While the study is not perfect, she adds, “It’s going to get us further down the road.”
The analysis revealed that for some 70,000 years the early human populations remained steady.
Climate analysis revealed that the massive wetlands that sprawled across Botswana could have provided a stable home for the early humans.
But then about 130,000 to 110,000 years ago, something changed: “They go crazy,” says Hayes. “All these new human lineages just start popping up.”
The study suggests that green corridors likely opened during that period, first in the northeast and then to the southwest, which may have encouraged groups to spread to where some still live today.]
Hayes, who has long worked with people across southern Africa, discussed the results with study participants soon after the analysis.
“They were the first to hear about it, long before you guys did,” she says. “And they love these stories, they really do. It’s their story.
The new study, importantly, focuses on analyzing today’s African populations, a gaping oversight in many past genetic studies.
“Everyone recognizes we’ve been studying Europeans for way too long,” says Joshua Akey, a geneticist at Princeton University.
“As studies go out and sample more human genomic diversity, we’ll eventually have a more deep and clear understanding of human history.”
In broad strokes, the results of the new study paint a similar picture to some past work: Today’s southern African populations harbor a deep mitochondrial genetic line.
But the details of what the latest analysis revealed remain unclear, says John Hawks, a paleoanthropologist at the University of Wisconsin-Madison.
It’s difficult to know whether the populations living in those regions today are the same as those hundreds of thousands of years ago, he says.
As a result, it’s possible that the researchers are tracing mass migrations around southern Africa.
But it’s also possible that there was instead something beneficial in the mitochondrial genetics, giving it a selective advantage that allowed the DNA to spread without massive population shifts.
The complexity of our evolutionary picture has led many researchers to recently move away from the idea that we emerged from a single locale that branched outward into a global family tree. Instead, they suggest our species evolved from many points across Africa,
like a network or braided stream with many inputs, divergences, and some rejoining rivulets that leads to the mighty mix flowing through our veins.
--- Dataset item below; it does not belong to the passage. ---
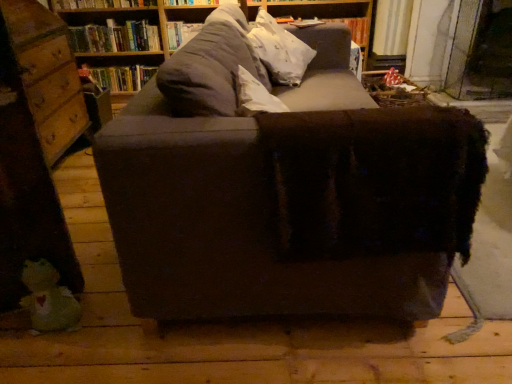
In order to click on spots to the right of green plush toy at lower left in this screenshot , I will do `click(91, 335)`.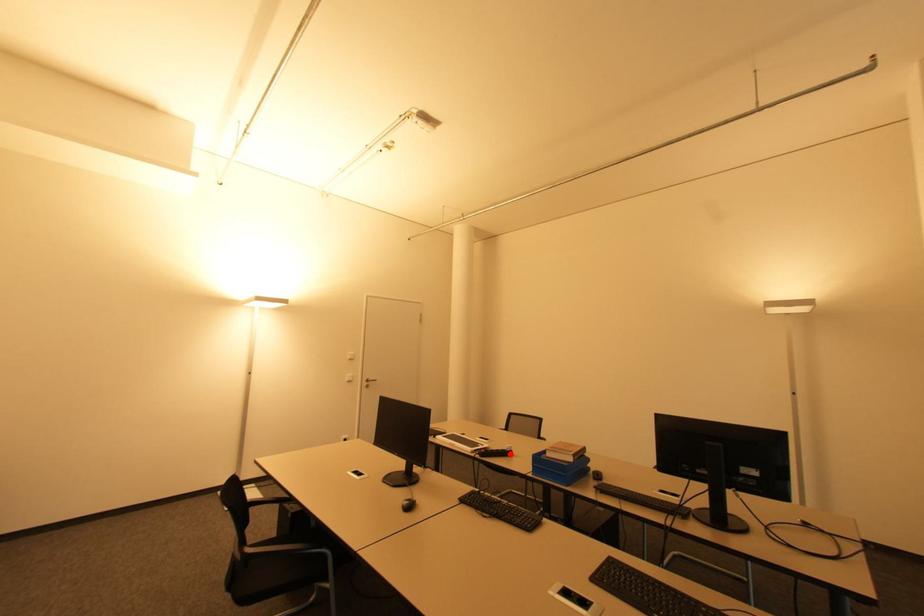
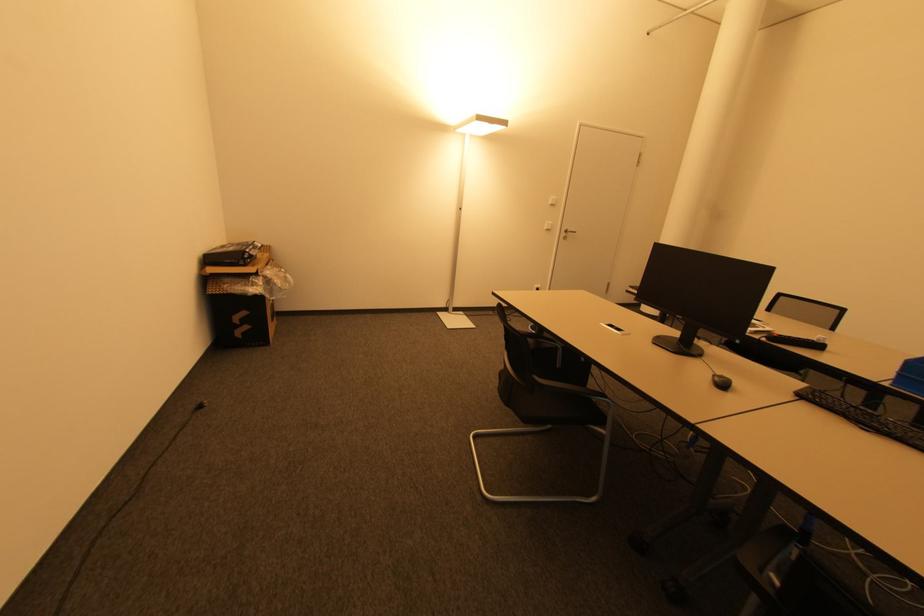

“I don’t see any reason, really, to be wedded to any particular place,” says Thomas, a co-author of a recent paper that challenged a single origin for our species.
The new study’s authors acknowledge that our species could have arisen from multiple origins.
But there’s not yet enough data to definitively show that’s the case, says study co-author Eva Chan, a statistical geneticist at the Garvan Institute of Medical Research.
And the latest work was a cross-disciplinary attempt to fill some blanks in the picture of our evolutionary history.
“That’s not to say we have the picture r
ight now,” she says. “With more data, the picture will continue to change.